Investigating Lipkin-Meshkov-Glick Model and Criticality-Enhanced Metrology in a Coherent Ising Machine

TL;DR

This paper demonstrates how a coherent Ising machine can simulate the Lipkin-Meshkov-Glick model, capturing quantum phase transitions and enabling quantum-enhanced metrology near critical points.

Contribution

It introduces a scheme to simulate the LMG model with a CIM, revealing its phase diagram and critical behavior for quantum sensing applications.

Findings

CIM effectively captures the second-order quantum phase transition.

The phase diagram of the LMG model is reconstructed using CIM.

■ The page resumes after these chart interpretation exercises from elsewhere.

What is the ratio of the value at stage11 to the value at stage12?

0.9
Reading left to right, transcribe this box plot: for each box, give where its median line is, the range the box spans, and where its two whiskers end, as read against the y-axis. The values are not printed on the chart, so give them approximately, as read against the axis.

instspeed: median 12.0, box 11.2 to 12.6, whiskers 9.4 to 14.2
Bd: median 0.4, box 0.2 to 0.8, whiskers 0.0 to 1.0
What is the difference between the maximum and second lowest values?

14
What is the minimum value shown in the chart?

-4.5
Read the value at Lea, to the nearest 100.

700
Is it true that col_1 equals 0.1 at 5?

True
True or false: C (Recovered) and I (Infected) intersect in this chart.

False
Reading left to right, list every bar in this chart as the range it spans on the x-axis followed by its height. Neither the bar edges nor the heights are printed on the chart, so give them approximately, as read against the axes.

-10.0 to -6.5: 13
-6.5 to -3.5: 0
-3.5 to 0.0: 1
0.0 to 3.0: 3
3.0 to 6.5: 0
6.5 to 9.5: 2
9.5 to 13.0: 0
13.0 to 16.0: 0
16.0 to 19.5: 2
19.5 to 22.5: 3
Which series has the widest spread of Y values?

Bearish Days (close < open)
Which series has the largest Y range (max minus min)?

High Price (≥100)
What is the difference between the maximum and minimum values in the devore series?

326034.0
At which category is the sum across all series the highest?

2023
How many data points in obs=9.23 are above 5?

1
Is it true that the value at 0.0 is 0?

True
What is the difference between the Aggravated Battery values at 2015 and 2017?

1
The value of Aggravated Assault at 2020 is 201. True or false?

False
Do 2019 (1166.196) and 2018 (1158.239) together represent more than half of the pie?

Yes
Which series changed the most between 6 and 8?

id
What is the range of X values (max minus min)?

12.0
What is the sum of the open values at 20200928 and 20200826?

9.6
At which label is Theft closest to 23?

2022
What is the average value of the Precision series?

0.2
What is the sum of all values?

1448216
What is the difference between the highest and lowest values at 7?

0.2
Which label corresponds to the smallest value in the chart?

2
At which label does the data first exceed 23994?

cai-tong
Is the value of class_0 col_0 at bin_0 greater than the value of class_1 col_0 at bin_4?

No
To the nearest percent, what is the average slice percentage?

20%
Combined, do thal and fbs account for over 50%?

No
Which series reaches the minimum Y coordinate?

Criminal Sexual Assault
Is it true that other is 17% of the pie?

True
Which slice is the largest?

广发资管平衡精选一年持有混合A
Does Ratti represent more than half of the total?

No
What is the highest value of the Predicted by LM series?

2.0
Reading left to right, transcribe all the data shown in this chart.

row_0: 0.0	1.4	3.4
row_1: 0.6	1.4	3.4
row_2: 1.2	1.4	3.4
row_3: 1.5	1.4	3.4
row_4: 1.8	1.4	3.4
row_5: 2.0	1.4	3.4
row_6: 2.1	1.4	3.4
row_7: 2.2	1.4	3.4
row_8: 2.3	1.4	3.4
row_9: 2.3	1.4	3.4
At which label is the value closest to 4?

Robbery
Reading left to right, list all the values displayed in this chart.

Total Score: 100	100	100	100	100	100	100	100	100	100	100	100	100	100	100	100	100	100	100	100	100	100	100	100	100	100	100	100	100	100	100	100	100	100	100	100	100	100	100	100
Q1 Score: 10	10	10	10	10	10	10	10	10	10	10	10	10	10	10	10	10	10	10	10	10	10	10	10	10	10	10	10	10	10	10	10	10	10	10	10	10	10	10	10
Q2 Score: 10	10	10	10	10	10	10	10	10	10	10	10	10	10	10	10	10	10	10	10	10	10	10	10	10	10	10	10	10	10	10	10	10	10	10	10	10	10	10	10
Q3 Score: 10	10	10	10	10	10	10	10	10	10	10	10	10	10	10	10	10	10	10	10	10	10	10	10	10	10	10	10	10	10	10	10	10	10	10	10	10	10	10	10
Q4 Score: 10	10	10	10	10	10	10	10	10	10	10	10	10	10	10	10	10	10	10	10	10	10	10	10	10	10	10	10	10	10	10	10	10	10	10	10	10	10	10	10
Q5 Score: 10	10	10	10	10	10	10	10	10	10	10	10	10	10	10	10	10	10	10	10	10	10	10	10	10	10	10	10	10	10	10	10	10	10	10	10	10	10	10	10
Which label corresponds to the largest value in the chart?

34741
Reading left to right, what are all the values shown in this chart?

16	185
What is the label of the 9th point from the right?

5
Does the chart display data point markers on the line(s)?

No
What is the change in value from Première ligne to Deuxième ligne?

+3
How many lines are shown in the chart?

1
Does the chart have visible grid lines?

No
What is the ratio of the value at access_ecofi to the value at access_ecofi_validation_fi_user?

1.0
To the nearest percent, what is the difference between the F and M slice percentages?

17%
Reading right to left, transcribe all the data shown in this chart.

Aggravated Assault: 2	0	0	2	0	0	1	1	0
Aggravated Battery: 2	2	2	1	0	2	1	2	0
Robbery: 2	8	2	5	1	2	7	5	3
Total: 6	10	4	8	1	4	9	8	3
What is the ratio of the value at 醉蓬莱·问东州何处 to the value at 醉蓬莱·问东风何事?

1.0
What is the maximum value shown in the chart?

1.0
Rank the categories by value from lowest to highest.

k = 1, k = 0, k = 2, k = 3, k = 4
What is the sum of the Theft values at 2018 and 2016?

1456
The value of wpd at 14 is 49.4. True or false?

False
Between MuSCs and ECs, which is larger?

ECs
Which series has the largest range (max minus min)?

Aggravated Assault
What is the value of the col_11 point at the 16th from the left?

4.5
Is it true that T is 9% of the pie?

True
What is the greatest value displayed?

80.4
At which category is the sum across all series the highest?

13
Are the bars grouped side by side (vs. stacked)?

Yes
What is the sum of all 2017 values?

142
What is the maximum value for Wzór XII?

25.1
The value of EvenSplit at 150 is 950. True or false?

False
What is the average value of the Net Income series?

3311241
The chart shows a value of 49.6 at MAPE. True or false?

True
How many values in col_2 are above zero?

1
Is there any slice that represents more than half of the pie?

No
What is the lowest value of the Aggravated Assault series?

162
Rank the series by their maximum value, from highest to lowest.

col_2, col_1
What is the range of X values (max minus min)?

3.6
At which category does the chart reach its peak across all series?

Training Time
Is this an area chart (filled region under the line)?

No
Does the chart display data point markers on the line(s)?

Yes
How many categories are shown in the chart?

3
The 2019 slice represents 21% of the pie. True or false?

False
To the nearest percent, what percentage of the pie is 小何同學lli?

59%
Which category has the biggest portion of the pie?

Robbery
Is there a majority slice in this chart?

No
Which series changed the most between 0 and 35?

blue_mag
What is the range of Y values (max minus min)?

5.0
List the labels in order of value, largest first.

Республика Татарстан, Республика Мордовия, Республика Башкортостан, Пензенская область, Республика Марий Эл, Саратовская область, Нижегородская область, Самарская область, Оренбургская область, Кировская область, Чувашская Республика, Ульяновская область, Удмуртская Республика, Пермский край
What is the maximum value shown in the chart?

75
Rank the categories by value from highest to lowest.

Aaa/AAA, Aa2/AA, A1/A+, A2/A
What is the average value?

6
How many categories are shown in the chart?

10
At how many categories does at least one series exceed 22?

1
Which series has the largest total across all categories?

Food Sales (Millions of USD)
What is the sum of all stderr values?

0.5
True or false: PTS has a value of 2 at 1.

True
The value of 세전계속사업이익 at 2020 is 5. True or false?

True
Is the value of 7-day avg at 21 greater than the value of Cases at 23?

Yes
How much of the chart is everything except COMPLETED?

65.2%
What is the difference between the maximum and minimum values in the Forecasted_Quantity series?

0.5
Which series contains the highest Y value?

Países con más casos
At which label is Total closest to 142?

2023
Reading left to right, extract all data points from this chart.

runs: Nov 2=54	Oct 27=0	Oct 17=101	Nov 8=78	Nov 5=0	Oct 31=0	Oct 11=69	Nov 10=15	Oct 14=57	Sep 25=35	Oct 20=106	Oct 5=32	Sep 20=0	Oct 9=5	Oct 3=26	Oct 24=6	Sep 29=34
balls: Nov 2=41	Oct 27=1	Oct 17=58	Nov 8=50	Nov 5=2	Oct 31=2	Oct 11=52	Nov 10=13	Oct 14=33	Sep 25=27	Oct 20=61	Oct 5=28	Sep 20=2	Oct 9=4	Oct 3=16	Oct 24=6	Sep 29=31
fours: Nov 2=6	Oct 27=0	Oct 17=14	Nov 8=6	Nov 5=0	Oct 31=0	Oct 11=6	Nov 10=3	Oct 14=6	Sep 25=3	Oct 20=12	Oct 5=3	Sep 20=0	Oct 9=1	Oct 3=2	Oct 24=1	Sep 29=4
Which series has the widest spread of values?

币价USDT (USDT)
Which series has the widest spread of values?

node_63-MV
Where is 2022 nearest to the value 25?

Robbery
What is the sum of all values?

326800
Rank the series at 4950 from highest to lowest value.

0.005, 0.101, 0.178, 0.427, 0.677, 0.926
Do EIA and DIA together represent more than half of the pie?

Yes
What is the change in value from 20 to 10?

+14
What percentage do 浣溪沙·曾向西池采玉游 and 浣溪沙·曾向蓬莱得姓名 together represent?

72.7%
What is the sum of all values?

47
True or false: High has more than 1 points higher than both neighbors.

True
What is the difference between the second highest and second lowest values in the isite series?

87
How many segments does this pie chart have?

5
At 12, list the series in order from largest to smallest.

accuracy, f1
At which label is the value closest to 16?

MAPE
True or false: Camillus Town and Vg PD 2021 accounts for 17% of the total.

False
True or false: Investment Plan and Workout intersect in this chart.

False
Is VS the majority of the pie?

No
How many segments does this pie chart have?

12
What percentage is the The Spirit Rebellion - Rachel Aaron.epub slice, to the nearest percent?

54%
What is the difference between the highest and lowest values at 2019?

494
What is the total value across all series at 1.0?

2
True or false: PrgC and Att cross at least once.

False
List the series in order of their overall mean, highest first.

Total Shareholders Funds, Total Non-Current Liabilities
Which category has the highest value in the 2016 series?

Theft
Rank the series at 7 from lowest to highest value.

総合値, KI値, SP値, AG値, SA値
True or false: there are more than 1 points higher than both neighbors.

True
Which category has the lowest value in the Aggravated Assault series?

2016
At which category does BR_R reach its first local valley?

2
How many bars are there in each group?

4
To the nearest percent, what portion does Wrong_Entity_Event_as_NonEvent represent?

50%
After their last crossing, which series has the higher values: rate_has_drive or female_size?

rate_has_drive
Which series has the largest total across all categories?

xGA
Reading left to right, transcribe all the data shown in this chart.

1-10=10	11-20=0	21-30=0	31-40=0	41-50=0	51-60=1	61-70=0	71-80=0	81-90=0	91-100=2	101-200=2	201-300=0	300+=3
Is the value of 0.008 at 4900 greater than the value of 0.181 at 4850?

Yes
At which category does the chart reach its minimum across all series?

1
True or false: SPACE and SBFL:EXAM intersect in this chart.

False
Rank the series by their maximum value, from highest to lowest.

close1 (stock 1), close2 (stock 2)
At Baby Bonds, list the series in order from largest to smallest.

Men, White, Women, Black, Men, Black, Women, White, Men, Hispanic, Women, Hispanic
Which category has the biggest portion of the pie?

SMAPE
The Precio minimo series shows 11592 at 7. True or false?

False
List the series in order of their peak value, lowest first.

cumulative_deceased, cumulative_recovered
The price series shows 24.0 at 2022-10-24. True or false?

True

Quantum metrology precision diverges near the critical point.

Abstract

Quantum criticality has received extensive attention due to its ability to significantly enhance quantum sensing. But its realization and control in many-body quantum systems remain challenging. We present an effective scheme to simulate the Lipkin-Meshkov-Glick (LMG) model using a coherent Ising machine (CIM) composed of a network of degenerate optical parametric oscillators (DOPO). In our work, the spin variables of the LMG model are mapped onto the phases of DOPO pulses, and the spin-spin interactions are realized by all-to-all couplings among them. Through our investigation of the critical behavior in the antiferromagnetically coupled LMG model in the thermodynamic limit, i.e., $N\rightarrow\infty$, and its application in quantum sensing near the critical point, we verify that the CIM does not only effectively capture the second-order quantum phase transition (QPT) at the critical point but also reconstructs its complete phase diagram under ferromagnetic coupling. Furthermore, we demonstrate how the critical dynamics of this simulation platform can be utilized for quantum-enhanced metrology, achieving a measurement precision that diverges near the critical point of the LMG model. These results highlight the capability of the CIM as a flexible experimental platform for investigating the QPT in the fundamental quantum magnetic models, providing valuable insights into quantum simulation and critical phenomena.